Overview for developers

You can access the capabilities of the Speech to Text service via a WebSocket interface, an HTTP Representational State Transfer (REST) interface, or an asynchronous HTTP interface. Several Software Development Kits (SDKs) are also available to simplify application development in various languages and environments. The following sections provide an overview of application development with the service.

Programming with the service

The Speech to Text service offers three programming interfaces for transcribing speech to text:

  • The WebSocket interface provides a single version of the recognize method for transcribing audio. The interface offers efficient implementation, low latency, and high throughput over a full-duplex connection.

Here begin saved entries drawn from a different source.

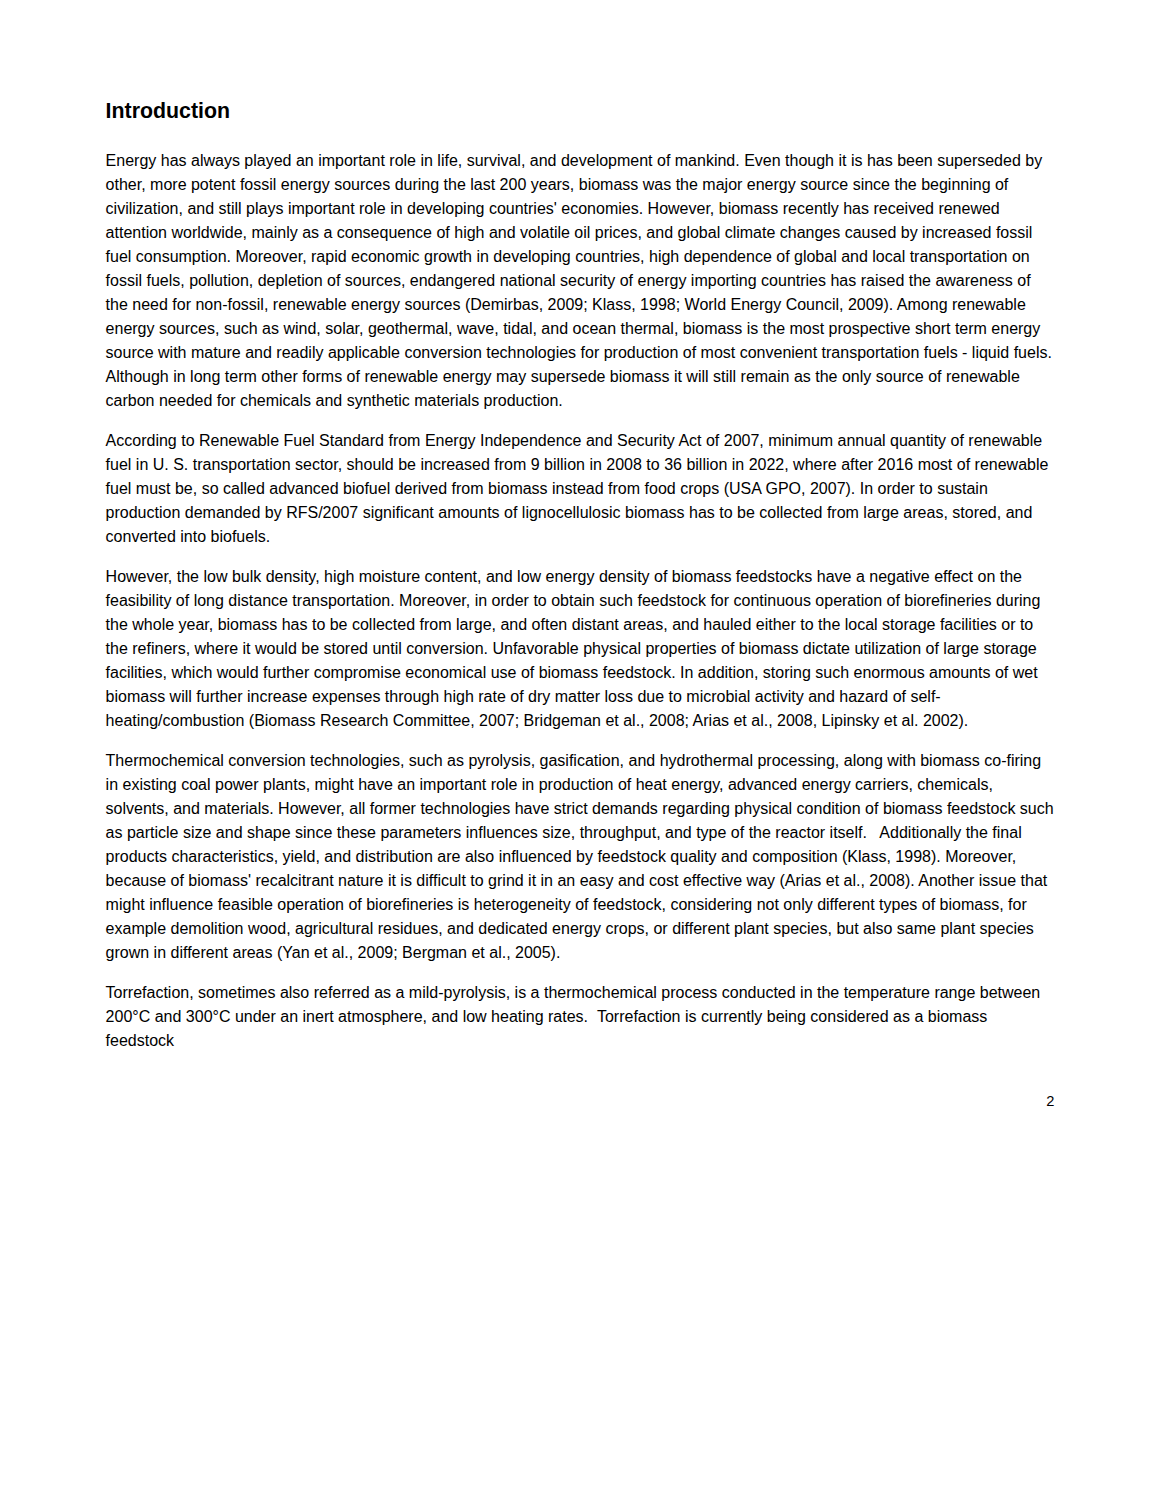Introduction
Energy has always played an important role in life, survival, and development of mankind. Even though it is has been superseded by other, more potent fossil energy sources during the last 200 years, biomass was the major energy source since the beginning of civilization, and still plays important role in developing countries' economies. However, biomass recently has received renewed attention worldwide, mainly as a consequence of high and volatile oil prices, and global climate changes caused by increased fossil fuel consumption. Moreover, rapid economic growth in developing countries, high dependence of global and local transportation on fossil fuels, pollution, depletion of sources, endangered national security of energy importing countries has raised the awareness of the need for non-fossil, renewable energy sources (Demirbas, 2009; Klass, 1998; World Energy Council, 2009). Among renewable energy sources, such as wind, solar, geothermal, wave, tidal, and ocean thermal, biomass is the most prospective short term energy source with mature and readily applicable conversion technologies for production of most convenient transportation fuels - liquid fuels. Although in long term other forms of renewable energy may supersede biomass it will still remain as the only source of renewable carbon needed for chemicals and synthetic materials production.
According to Renewable Fuel Standard from Energy Independence and Security Act of 2007, minimum annual quantity of renewable fuel in U. S. transportation sector, should be increased from 9 billion in 2008 to 36 billion in 2022, where after 2016 most of renewable fuel must be, so called advanced biofuel derived from biomass instead from food crops (USA GPO, 2007). In order to sustain production demanded by RFS/2007 significant amounts of lignocellulosic biomass has to be collected from large areas, stored, and converted into biofuels.
However, the low bulk density, high moisture content, and low energy density of biomass feedstocks have a negative effect on the feasibility of long distance transportation. Moreover, in order to obtain such feedstock for continuous operation of biorefineries during the whole year, biomass has to be collected from large, and often distant areas, and hauled either to the local storage facilities or to the refiners, where it would be stored until conversion. Unfavorable physical properties of biomass dictate utilization of large storage facilities, which would further compromise economical use of biomass feedstock. In addition, storing such enormous amounts of wet biomass will further increase expenses through high rate of dry matter loss due to microbial activity and hazard of self-heating/combustion (Biomass Research Committee, 2007; Bridgeman et al., 2008; Arias et al., 2008, Lipinsky et al. 2002).
Thermochemical conversion technologies, such as pyrolysis, gasification, and hydrothermal processing, along with biomass co-firing in existing coal power plants, might have an important role in production of heat energy, advanced energy carriers, chemicals, solvents, and materials. However, all former technologies have strict demands regarding physical condition of biomass feedstock such as particle size and shape since these parameters influences size, throughput, and type of the reactor itself. Additionally the final products characteristics, yield, and distribution are also influenced by feedstock quality and composition (Klass, 1998). Moreover, because of biomass' recalcitrant nature it is difficult to grind it in an easy and cost effective way (Arias et al., 2008). Another issue that might influence feasible operation of biorefineries is heterogeneity of feedstock, considering not only different types of biomass, for example demolition wood, agricultural residues, and dedicated energy crops, or different plant species, but also same plant species grown in different areas (Yan et al., 2009; Bergman et al., 2005).
Torrefaction, sometimes also referred as a mild-pyrolysis, is a thermochemical process conducted in the temperature range between 200°C and 300°C under an inert atmosphere, and low heating rates. Torrefaction is currently being considered as a biomass feedstock
2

  • The HTTP REST interface provides HTTP POST versions of the recognize method that transcribe audio with or without establishing a session with the service. The methods let you send audio via the body of the request or as multipart form data that consists of one or more audio files. Additional methods of the interface let you establish and maintain sessions with the service and obtain information about supported languages and models.

  • The asynchronous HTTP interface provides a non-blocking POST recognitions method for transcribing audio. Additional methods of the interface enable you to register a callback URL to which the service sends job status and optional results or to check the status of jobs and retrieve results manually. The interface uses HMAC-SHA1 signatures based on a user-specified secret to provide authentication and data integrity for callback notifications sent over the HTTP protocol.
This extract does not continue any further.